MLS enters this moment needing buzz. The Guardian recently noted a sense of stagnation around the league and the need for a World Cup bump. Signing Lewandowski delivers exactly the headline gravity MLS commissioners crave—a proven scorer whose CV rivals the league's best-ever imports, including former Fire stars Bastian Schweinsteiger and Hristo Stoichkov.

Can Lewandowski Still Perform at 37?

Recent minutes suggest caution. The BBC reported that injuries limited Lewandowski to 17 league starts in his final Barcelona season, even as he scored 120 goals in 193 games overall for the club. The Guardian put his La Liga tally at 83 goals and 19 assists in 134 league matches.

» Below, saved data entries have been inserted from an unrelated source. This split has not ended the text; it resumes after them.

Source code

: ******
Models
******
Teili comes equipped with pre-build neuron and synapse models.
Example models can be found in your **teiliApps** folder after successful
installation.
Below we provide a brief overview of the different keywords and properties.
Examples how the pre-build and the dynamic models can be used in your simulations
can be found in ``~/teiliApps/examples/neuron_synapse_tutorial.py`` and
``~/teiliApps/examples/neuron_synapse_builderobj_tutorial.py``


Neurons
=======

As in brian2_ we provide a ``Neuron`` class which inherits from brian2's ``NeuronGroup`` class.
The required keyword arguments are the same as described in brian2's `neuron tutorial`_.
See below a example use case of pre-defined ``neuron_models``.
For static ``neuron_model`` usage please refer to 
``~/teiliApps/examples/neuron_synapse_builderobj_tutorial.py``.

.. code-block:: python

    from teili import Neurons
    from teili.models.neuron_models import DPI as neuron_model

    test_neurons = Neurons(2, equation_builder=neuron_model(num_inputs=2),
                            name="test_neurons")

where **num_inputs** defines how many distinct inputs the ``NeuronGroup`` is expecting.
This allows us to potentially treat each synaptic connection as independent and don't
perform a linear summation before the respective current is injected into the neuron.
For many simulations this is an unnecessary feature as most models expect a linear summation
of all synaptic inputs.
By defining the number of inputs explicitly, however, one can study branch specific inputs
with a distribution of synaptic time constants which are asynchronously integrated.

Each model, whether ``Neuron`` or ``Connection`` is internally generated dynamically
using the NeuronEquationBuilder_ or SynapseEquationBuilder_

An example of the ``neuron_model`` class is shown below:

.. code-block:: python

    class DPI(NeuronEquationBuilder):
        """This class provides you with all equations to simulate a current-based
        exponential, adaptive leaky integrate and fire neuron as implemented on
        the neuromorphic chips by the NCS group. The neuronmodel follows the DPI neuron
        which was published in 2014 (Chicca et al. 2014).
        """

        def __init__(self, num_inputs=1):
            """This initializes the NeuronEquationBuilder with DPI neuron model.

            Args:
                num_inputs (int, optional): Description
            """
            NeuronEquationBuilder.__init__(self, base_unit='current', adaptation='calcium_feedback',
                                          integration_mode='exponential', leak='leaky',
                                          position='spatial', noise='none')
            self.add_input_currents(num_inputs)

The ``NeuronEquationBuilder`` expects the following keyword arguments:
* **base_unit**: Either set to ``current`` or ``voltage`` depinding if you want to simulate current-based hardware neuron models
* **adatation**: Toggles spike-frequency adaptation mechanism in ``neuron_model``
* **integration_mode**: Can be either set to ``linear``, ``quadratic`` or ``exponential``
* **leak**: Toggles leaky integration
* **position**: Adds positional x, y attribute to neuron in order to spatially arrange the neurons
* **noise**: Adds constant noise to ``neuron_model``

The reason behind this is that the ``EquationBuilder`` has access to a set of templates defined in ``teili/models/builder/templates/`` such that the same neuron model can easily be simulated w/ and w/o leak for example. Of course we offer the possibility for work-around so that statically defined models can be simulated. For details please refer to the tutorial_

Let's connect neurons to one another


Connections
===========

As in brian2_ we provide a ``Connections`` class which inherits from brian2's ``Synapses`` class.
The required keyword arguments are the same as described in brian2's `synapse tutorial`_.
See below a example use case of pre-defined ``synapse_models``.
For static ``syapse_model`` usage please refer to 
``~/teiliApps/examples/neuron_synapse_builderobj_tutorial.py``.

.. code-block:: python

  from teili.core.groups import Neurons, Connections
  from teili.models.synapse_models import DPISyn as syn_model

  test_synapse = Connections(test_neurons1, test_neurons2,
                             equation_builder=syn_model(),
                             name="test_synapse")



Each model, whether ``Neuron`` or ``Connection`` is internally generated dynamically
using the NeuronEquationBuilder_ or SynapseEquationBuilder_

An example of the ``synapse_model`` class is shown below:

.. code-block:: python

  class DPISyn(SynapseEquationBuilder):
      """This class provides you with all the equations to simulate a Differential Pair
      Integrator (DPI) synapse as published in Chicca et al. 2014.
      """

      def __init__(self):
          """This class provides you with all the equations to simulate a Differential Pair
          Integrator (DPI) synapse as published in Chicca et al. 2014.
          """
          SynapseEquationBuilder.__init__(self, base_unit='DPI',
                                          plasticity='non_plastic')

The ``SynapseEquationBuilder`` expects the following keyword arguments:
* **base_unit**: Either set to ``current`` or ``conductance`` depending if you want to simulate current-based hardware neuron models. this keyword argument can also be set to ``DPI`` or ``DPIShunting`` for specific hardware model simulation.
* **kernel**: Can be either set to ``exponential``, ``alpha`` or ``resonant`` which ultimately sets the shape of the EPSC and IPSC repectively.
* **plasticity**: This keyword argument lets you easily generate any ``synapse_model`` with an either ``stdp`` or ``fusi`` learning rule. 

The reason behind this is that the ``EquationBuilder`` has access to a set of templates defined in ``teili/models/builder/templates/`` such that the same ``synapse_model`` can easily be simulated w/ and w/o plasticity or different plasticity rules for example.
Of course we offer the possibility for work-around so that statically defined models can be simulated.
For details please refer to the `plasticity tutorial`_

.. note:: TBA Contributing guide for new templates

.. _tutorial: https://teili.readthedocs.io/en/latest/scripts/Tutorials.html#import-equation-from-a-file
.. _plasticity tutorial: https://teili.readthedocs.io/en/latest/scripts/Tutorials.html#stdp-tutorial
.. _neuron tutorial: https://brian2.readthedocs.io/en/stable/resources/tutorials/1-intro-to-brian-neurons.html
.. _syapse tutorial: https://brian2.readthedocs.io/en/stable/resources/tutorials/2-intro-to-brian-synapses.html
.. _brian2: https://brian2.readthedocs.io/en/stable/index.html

Chicago is betting on efficiency over volume. Berhalter inherits a team already third in the East and adds a finisher who led Germany and Spain in scoring for eight combined seasons, per the Fire's announcement. If Lewandowski stays fit, the wealth equation works for both sides: Chicago gets a trophy push, and the striker extends a legendary career on American terms.

Barcelona, meanwhile, has moved on. The BBC notes the Catalan club signed Newcastle winger Anthony Gordon on a deal worth more than 80 million euros and has been linked with Marcus Rashford and Harry Kane. Lewandowski's departure clears salary space; Chicago's gain is a name that needs no introduction—and a case study in how global football icons cash in when the final chapter calls for a new audience.